Dealing with a shrinking population, Taiwan is already experiencing worker shortages in the transport sector. The MOTC estimates a shortfall of about 5,000 bus drivers. Integrating AI, particularly with autonomous buses, could help. Eighteen trials are underway, including a TSMC shuttle that has already logged 50,000 km. Other pilots have taken place in Danhai and at the Hsinchu County-based Industrial Technology Research Institute.

New AI-driven systems, such as automatic inner-wheel braking and lane-keeping assist, are already in use, integrating connected-vehicle solutions to enhance road safety.

Being smart with data

To support AI systems, a variety of data types are collected and processed. Along with road-embedded sensors, vehicle detector data comes from traffic cameras. The Internet of Vehicles (IoV) adds communications between infrastructure and vehicles, while weather, accidents, and even social events enrich predictive models.

Ensuring accurate data is critical. “The key to developing AI technology is data,” says STI Director-General Meng I-heng. He notes that 4 million pieces of data were used to train STI’s Sardina recognition model, achieving 96% accuracy.

Another player is Chunghwa Telecom, which leverages AI modeling as part of its Traffic Big Data Analytics and Intelligent Transportation Initiative. Using anonymized cell phone signals, Chunghwa estimates traffic flow and parking availability. “All CCTV cameras are now AI-based,” said Vincent C. Chen, vice president of Chunghwa Telecom, at this year’s Smart City Summit and Expo in March. These systems can dynamically detect road conditions, improving traffic prediction and signal control.

Taiwan is collaborating with Singapore and Tokyo on AI traffic initiatives, sharing common problems and solutions. It is also working with smart cities in India on multi-camera tracking and AI governance standards.

On the policy front, the MOTC convened the first meeting of the Transportation AI Promotion Committee in August 2025 to translate AI’s potential into regulations and public services. The ministry outlined seven strategies, including strengthening AI data and infrastructure, promoting inclusive digital services, and cultivating diverse AI talent. Recognizing that transportation is considered a high-impact AI category globally, the ministry says it is drafting risk-classification guidance in line with the Executive Yuan’s AI Basic Act, now under legislative review.

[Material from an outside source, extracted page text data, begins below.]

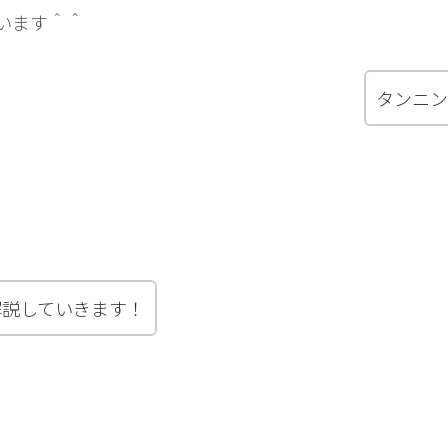
います＾＾
タンニン
解説していきます！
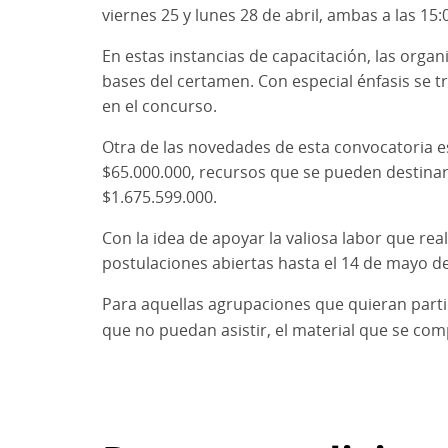
viernes 25 y lunes 28 de abril, ambas a las 15:
En estas instancias de capacitación, las organ
bases del certamen. Con especial énfasis se tr
en el concurso.
Otra de las novedades de esta convocatoria e
$65.000.000, recursos que se pueden destinar 
$1.675.599.000.
Con la idea de apoyar la valiosa labor que rea
postulaciones abiertas hasta el 14 de mayo d
Para aquellas agrupaciones que quieran parti
que no puedan asistir, el material que se comp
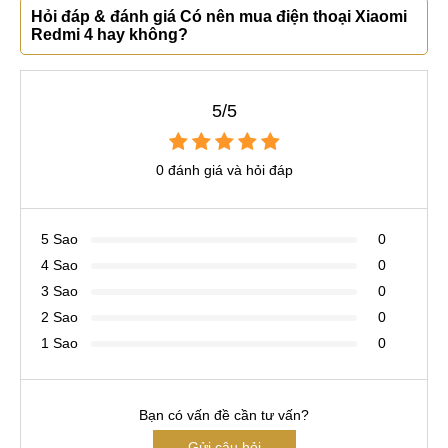
Hỏi đáp & đánh giá Có nên mua điện thoại Xiaomi
Redmi 4 hay không?
5/5
0 đánh giá và hỏi đáp
5 Sao
0
4 Sao
0
3 Sao
0
2 Sao
0
1 Sao
0
Bạn có vấn đề cần tư vấn?
Gửi câu hỏi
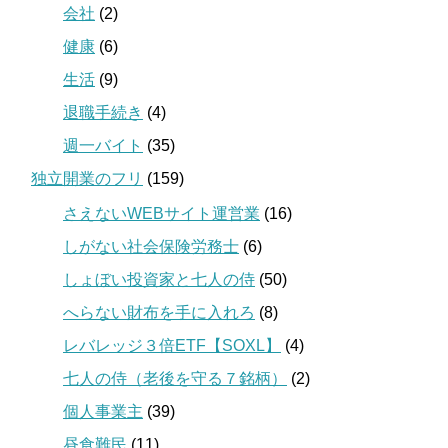
会社
(2)
健康
(6)
生活
(9)
退職手続き
(4)
週一バイト
(35)
独立開業のフリ
(159)
さえないWEBサイト運営業
(16)
しがない社会保険労務士
(6)
しょぼい投資家と七人の侍
(50)
へらない財布を手に入れろ
(8)
レバレッジ３倍ETF【SOXL】
(4)
七人の侍（老後を守る７銘柄）
(2)
個人事業主
(39)
昼食難民
(11)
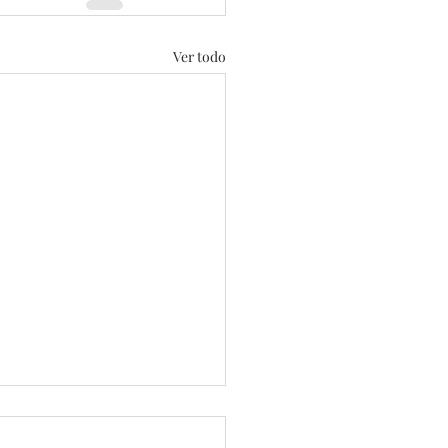
Ver todo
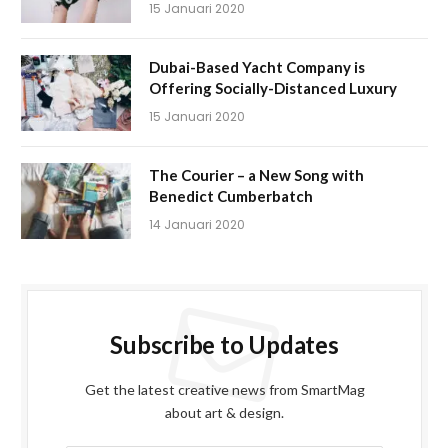
15 Januari 2020
Dubai-Based Yacht Company is
Offering Socially-Distanced Luxury
15 Januari 2020
The Courier – a New Song with
Benedict Cumberbatch
14 Januari 2020
Subscribe to Updates
Get the latest creative news from SmartMag
about art & design.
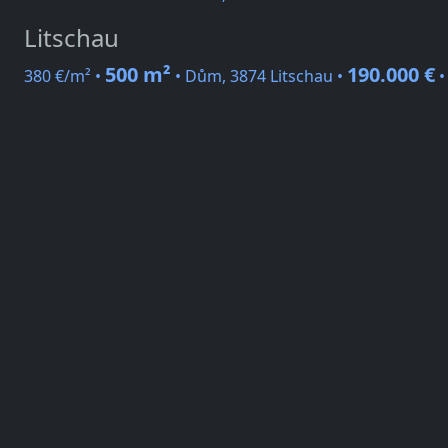
Litschau
500 m²
190.000 €
380 €/m² •
• Dům, 3874 Litschau •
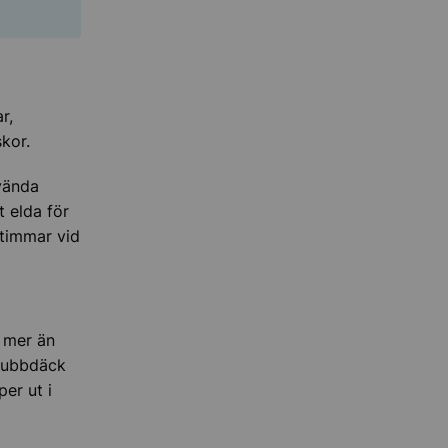
r,
skor.
vända
t elda för
 timmar vid
 mer än
 dubbdäck
er ut i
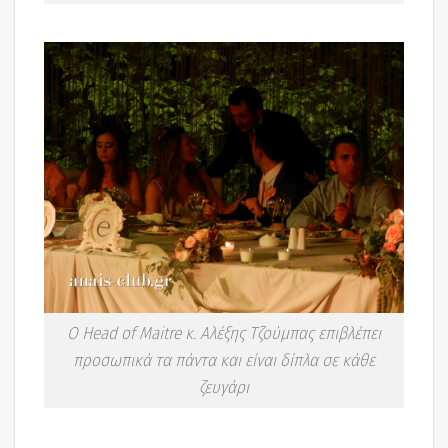
Ο Head of Maitre κ. Αλέξης Τζούμπας επιβλέπει
προσωπικά τα πάντα και είναι δίπλα σε κάθε
ζευγάρι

“Moving forward, we will continue to place people-centered transportation at the core while driving innovative AI applications to create a smarter, safer, and more sustainable future,” the MOTC told TOPICS.

While there is a rich variety of data-gathering methods, the MOTC faces the task of balancing short-term enforcement with longer-term planning around governance, AI infrastructure, and predictive analytics. Globally, Taiwan remains at the forefront of AI traffic innovations, with public–private cooperation pushing solutions into smart city planning and future traffic management.